You can’t experience my thoughts without being me, but with the necessary technology (which I agree with you does not yet exist and very probably never will) you could tell me what my thoughts and plans are without being me. If you could read off my thoughts and plans, then those thoughts and plans would no longer be private. The fact that you were not experiencing my thoughts would not change this. The privacy of my thoughts depends only on the physical complexity of the brain, it does not depend on the logical impossibility of you being me.

GrahamH wrote:Some thoughts on the scale of the problem of understanding the brain, and how Kurzweil got it wrong.
http://scienceblogs.com/pharyngula/2010 ... dersta.php
P Z Myers wrote:There he goes again, making up nonsense and making ridiculous claims that have no relationship to reality. Ray Kurzweil... seems to have the tech media convinced that he's a genius, when he's actually just another Deepak Chopra for the computer science cognoscenti.

SpeedOfSound wrote:Our strong feeling about our own subjective 'feels like a bat or something' may be hopelessly tied up in and even derived from our feelings about the minds of others.
In fact if you use just a tiny bit of reason you can see that a baby doesn't pop out fully conscious and then later gets a strong feeling about others being just like baby. The two things quite obviously develop in lock-step.
SpeedOfSound wrote:Chrisw wrote:SpeedOfSound wrote:This is you going down the Cartesian rabbit-hole. Yes nature could produce an organism that just moves it's finger without the massive machine of consciousness. It in fact has produced a few zombies. Mold comes to mind.
But it can't produce an organism that can learn to dial a cell phone without C.
Well on the face of it there are two possibilities:
1) In producing something that acted like a human, evolution inevitably produced something that was conscious. This would be because consciousness supervenes on the sort of patterns of behaviour that are characteristic of conscious creatures. If something behaves in every way as if it is conscious then it is
...in the first case it is just a byproduct of behaviour,
Wrong. Unless you are sworn to Cartesian dualism or some ethereal chess move to get around it.

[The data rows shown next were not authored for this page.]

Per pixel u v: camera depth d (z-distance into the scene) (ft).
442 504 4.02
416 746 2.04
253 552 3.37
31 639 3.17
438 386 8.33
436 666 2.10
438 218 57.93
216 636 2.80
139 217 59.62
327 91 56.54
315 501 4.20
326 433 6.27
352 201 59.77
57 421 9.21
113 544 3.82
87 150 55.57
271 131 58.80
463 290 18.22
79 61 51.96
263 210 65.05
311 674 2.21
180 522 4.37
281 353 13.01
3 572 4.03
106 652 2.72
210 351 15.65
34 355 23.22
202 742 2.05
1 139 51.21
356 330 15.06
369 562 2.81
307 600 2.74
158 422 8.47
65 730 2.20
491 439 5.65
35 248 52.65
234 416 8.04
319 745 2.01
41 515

GrahamH wrote:zoon wrote:I have the impression that while no two people on this forum agree on what exactly consciousness is or isn’t, or whether it constitutes a problem and if so what to do about it, there is general (though not complete) agreement that consciousness doesn’t actually do anything.
I think consciousness does "do something". It permits social interaction. How would a social zombie function if it lacked any intentional model of self and others? The only possibility I can think of is if the zombies had highly detailed functional models of others, but how would they obtain data to build such a thing, and how could it possibly evolve? I think consciousness is an intentional model of self, and a damned useful one.
Chrisw wrote:None of this says that we won't be able to predict actions given enough information. We can go from states of molecules to physical actions and words. Just that we won't find "thoughts" inside the brain, hidden from the outside world. If you want to know what I am thinking the best thing to do is ask me (perhaps what I'm arguing here is not that thoughts are private but that they are no more or less private just because materialism is true).
perhaps what I'm arguing here is not that thoughts are private but that they are no more or less private just because materialism is true
pl0bs wrote:This one is still unanswered:SpeedOfSound wrote:What does your brain have to do with your cell phone? Can you read and answer simple questions or not?
You have acknowledged that a physical organism cannot operate a cellphone without consciousness. Youve got yourself in one hell of a mess.